Sep 14 (Bloomberg)--
Copper fell in London as some investors sold the metal to lock in profits from the biggest advance in almost two weeks.
Copper for three-month delivery rose 1.9 percent yesterday on the London Metal Exchange, the most since Sept. 1. The metal also retreated as German investor confidence fell more than analysts expected, European industrial production unexpectedly stagnated and inventories tracked by the LME edged higher after shrinking for seven days in a row.
"LME prices are flat to slightly weaker as the complex suffers from profit-taking” before the release of U.S. economic figures, said David Thurtell, a Citigroup Inc. analyst in London.
Copper for delivery in three months slid $85, or 1.1 percent, to $7,545 a metric ton at 12:29 p.m. on the LME. Copper for delivery in December fell 1.3 percent to $3.4325 a pound on the Comex in New York.
Germany’s ZEW Center for European Economic Research said its index of investor and analyst confidence, which aims to predict developments six months ahead, dropped to minus 4.3 from 14 in August. Economists had forecast a reading of 10, according to the median of 36 estimates in a Bloomberg News survey.
The figures "pointed to a deterioration in the currently strong conditions,” Thurtell said. Germany is the world’s third-biggest consumer of copper after China and the U.S.
Economists had predicted that industrial output in Europe would gain 0.1 percent in July, the median of 35 forecasts in a Bloomberg survey showed. The European Commission yesterday forecast a more "moderate” expansion in the region’s economy in the second half.
Sales at retailers in the U.S., the world’s second-biggest copper user after China, probably rose in August for a second month, economists said before the scheduled release of Commerce Department figures at 1:30 p.m. London time. Purchases climbed 0.3 percent following a 0.4 percent gain in July, according to the median estimate of 76 economists.

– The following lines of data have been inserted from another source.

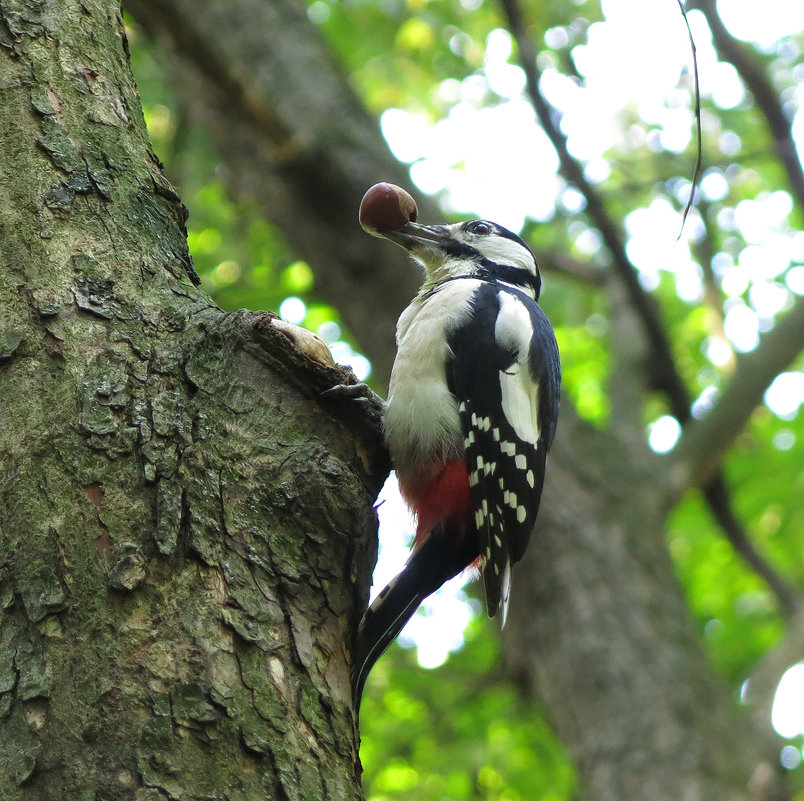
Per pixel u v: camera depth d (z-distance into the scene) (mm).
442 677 17656
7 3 5957
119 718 3988
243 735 4145
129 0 15062
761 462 19391
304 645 4660
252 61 14898
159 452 4691
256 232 18312
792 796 11273
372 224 9102
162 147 18844
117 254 5406
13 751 3883
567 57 18391
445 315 7648
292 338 5434
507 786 17266
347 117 14562
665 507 13656
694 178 6152
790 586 16062
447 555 7234
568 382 20688
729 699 11375
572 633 11664
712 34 16766
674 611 11930
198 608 4387
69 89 5875
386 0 19062
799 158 17359
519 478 7516
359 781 4613
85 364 4891
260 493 4949
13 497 4441
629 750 10695
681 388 16641
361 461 5738
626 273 16469
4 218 5285
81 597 4234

LME copper stockpiles today gained 75 tons to 390,525 tons, according to daily exchange figures. Still, they have dropped 22 percent in 2010, heading for the first annual contraction in six years.
"We forecast inventories to fall sharply through 2011 and 2012,” analysts at Nomura Holdings Inc. led by Paul Cliff in London wrote in a report dated Sept. 10.
Demand probably will outpace supply by 263,000 tons this year, with the gap widening to 664,000 tons next year, Nomura said. It predicted an average price this year for immediate- delivery copper of $7,485 a ton, rising to $8,377 next year.
Orders to draw copper from LME inventories, or canceled warrants, jumped 10 percent, the most since Aug. 18, to 22,825 tons.
Market open interest for copper, or the number of futures contracts outstanding, gained 1.3 percent to 449,628 lots on Sept. 10, the latest LME data showed. That was the highest level in 18 months.
Aluminum for three-month delivery on the LME fell 0.4 percent to $2,121.25 a ton. The lightweight metal should reach $2,400 by the end of the year, Laredo, Texas-based researcher Harbor Intelligence said in a report.
"A weak dollar, falling fear, accelerating demand in China and falling aluminum output in that country have increased our conviction of higher prices for the next quarter,” Harbor said.
Nickel slipped 0.4 percent to $22,752 a ton. LME stocks, down 25 percent this year, rose 0.2 percent to 119,034 tons today. Cash nickel’s discount to three-month metal widened to $6 a ton yesterday from $4, the narrowest level since Sept. 2, 2009, in the prior session. Cash metal was at a $45 discount a week ago.
Tin slid 1.1 percent to $22,050 a ton after yesterday touching $22,301, the highest intraday price since July 31, 2008. Lead dropped 1.6 percent to $2,215.75 a ton and zinc fell 0.7 percent to $2,129.75 a ton.